Second, the Bible warns us. It is deeply self-aware, and it wants us to be as well. Psalm 137 contains two verses which are almost unreadable: "O daughter of Babylon, doomed to destruction, happy is he who repays you for what you have done to us – he who seizes your infants and dashes them against the rocks."
This Old Testament beatitude promises bliss to those who murder children in revenge for murdered children. If we recoil in horror from such a text, it’s because we are at a distance from those events. But for those living through the heat of the war in Ukraine, or the war in Yemen, or the long wretchedness of the Congo conflicts, these words are instantly comprehensible. When what we most love is taken from us, with a brutality either cruel or casual, the desire for revenge rises almost unstoppably. We want others to suffer as we have suffered, and in warfare the potential for a spiral of vengeance is almost unlimited. In just a few words, the Bible shows us the risks we run of descending into a moral abyss. It is not just Russians who are in peril here, but Ukrainians too.
Thirdly, the Bible honours peacemakers. The following story from 1 Chronicles shows us more of the heart of God towards violence.

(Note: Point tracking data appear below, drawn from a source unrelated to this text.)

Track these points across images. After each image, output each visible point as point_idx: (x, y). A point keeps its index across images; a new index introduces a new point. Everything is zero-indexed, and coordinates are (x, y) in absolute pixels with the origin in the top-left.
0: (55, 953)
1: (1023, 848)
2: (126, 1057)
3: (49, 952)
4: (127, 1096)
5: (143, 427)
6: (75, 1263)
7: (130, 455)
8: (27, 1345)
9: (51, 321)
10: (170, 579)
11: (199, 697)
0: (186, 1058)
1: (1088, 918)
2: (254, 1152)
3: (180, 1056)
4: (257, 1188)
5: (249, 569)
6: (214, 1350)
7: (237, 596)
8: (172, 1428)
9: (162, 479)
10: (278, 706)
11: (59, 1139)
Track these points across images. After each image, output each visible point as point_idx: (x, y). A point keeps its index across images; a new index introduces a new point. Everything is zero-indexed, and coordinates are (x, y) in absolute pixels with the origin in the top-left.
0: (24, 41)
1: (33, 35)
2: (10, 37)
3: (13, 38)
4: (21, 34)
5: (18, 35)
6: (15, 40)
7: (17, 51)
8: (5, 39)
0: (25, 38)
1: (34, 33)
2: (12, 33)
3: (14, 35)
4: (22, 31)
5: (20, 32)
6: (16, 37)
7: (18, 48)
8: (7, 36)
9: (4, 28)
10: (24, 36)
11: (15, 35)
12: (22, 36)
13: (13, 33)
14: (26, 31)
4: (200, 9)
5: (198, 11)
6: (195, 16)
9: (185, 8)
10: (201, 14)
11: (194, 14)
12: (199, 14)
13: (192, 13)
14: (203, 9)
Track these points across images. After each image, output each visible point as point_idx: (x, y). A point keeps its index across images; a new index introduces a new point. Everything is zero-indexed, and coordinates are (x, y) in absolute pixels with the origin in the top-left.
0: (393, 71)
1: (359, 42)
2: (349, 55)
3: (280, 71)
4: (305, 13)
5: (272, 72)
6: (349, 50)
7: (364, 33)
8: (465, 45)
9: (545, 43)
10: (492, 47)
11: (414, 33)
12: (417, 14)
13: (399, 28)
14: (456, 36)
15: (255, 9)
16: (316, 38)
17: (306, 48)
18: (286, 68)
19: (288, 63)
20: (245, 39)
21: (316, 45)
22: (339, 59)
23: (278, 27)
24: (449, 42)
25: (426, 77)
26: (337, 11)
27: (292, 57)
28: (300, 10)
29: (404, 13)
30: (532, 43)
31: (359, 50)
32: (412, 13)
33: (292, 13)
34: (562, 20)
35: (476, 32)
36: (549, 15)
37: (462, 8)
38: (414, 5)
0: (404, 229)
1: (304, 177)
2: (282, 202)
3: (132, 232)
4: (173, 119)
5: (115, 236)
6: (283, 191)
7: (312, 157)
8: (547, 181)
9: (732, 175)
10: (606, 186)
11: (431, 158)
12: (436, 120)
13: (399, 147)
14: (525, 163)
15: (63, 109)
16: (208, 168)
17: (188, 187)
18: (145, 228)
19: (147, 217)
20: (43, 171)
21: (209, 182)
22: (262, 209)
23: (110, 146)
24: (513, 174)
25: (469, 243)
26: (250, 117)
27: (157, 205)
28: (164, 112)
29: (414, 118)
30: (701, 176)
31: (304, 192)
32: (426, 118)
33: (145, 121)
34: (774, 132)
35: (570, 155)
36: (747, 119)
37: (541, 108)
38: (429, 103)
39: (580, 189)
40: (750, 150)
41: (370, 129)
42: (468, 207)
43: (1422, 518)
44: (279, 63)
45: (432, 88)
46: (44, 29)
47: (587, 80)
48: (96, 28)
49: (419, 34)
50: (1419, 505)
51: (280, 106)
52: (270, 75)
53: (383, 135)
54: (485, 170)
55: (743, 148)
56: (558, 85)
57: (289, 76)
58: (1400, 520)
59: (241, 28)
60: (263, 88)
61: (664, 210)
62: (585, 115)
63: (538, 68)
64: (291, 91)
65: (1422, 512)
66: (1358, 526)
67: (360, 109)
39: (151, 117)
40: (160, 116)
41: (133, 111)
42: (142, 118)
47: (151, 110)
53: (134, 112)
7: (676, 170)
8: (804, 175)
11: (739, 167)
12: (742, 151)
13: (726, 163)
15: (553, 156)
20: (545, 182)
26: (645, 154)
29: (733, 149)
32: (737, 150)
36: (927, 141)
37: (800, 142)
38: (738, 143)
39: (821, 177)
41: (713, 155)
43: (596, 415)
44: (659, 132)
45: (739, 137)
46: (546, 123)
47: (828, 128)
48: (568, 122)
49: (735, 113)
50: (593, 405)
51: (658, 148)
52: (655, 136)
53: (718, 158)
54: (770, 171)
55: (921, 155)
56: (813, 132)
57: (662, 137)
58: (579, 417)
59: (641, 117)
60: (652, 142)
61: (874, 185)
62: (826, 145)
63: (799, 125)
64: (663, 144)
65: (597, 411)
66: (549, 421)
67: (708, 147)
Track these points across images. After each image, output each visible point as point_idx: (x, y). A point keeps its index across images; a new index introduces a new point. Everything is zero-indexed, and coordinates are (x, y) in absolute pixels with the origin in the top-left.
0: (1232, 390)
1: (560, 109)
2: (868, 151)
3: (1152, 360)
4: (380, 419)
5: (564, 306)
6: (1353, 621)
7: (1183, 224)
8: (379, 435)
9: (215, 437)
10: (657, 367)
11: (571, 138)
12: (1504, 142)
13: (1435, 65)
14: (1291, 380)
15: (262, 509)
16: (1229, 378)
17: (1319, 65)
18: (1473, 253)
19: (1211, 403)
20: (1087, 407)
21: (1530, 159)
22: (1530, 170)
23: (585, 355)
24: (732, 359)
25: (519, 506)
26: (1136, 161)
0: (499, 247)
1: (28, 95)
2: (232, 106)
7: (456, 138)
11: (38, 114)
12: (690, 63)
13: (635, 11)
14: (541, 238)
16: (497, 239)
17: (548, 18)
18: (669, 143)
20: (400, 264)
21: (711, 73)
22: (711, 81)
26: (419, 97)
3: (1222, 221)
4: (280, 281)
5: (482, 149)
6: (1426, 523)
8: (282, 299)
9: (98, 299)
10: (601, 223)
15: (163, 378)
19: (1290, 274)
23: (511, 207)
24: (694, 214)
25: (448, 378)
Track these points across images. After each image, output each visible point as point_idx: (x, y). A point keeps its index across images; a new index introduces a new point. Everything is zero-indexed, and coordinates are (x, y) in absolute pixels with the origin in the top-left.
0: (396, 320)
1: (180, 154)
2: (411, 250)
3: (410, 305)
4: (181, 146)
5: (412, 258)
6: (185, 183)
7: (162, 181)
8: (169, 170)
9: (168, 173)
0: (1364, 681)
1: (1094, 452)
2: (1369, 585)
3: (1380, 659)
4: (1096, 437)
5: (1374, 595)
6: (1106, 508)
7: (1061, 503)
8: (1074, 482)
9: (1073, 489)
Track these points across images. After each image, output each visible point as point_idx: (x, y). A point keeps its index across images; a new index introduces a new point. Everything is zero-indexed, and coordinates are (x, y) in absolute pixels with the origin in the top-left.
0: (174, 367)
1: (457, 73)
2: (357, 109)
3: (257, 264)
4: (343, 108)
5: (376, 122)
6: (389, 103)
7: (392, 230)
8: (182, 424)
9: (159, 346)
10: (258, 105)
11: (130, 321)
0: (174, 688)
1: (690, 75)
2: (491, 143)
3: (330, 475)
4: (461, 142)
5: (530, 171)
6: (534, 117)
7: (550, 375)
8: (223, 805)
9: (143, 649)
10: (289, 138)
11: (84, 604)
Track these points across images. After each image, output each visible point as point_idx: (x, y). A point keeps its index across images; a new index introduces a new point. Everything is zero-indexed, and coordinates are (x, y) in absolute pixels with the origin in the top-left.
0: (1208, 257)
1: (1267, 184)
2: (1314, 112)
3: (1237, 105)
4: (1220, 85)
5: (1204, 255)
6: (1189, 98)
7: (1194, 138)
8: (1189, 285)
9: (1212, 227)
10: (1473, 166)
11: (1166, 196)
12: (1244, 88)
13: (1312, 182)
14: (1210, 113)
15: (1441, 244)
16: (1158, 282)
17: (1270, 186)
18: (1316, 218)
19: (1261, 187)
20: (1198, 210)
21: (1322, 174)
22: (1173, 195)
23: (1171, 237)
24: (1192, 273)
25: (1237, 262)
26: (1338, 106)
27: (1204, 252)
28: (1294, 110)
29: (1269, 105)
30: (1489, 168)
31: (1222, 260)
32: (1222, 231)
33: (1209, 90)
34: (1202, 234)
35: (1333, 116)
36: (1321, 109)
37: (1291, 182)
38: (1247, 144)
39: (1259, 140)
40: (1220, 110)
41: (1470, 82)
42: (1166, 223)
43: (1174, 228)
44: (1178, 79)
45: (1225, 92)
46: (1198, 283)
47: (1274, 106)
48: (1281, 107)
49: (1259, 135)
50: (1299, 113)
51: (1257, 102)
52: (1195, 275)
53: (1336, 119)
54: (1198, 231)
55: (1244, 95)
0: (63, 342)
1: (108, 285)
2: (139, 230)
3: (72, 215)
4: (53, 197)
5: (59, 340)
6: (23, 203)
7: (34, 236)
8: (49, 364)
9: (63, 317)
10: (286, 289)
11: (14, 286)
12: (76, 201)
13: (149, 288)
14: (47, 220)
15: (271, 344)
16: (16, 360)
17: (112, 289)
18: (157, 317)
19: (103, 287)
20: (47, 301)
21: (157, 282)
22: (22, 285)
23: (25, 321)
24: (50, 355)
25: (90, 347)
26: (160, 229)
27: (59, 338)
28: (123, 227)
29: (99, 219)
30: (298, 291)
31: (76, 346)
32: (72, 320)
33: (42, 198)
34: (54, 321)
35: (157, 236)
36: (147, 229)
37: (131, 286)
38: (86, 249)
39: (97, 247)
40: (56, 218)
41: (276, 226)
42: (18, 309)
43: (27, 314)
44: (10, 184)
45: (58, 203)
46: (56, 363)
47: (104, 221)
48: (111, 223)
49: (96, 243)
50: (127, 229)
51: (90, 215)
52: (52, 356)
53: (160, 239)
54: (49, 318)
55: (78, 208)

When King David wants to build a temple, the Lord tells him: "You have shed much blood and have fought many wars. You are not to build a house for my Name, because you have shed much blood on the earth in my sight" (1 Chronicles 22:8). Instead, the temple will be built by his son Solomon, a man of peace.
There’s a challenging realism in these words. David’s wars may have been necessary; but they have been necessary evils. It isn’t the warmakers who get to construct the visible sign of the presence of God in the world, but the peacemakers.
Challenged by scripture
All of these stories are challenging. Jepthah’s encourages us to probe motivations for violence – and we’re greatly mistaken if we think we can assume that it’s only our enemies’ motivations that need to be probed. Psalm 137 warns us of the consequences of giving in to our darkest instincts. Chronicles reminds us that the Kingdom of God is not built by violence, and that it’s the peacemakers who are called blessed.
And the Bible, as we’ve seen, is much more than a rule book with an instant solution for every dilemma. In reading these stories we can see the truth of Hebrews 4:12: "For the word of God is alive and active. Sharper than any double-edged sword, it penetrates even to dividing soul and spirit, joints and marrow; it judges the thoughts and attitudes of the heart."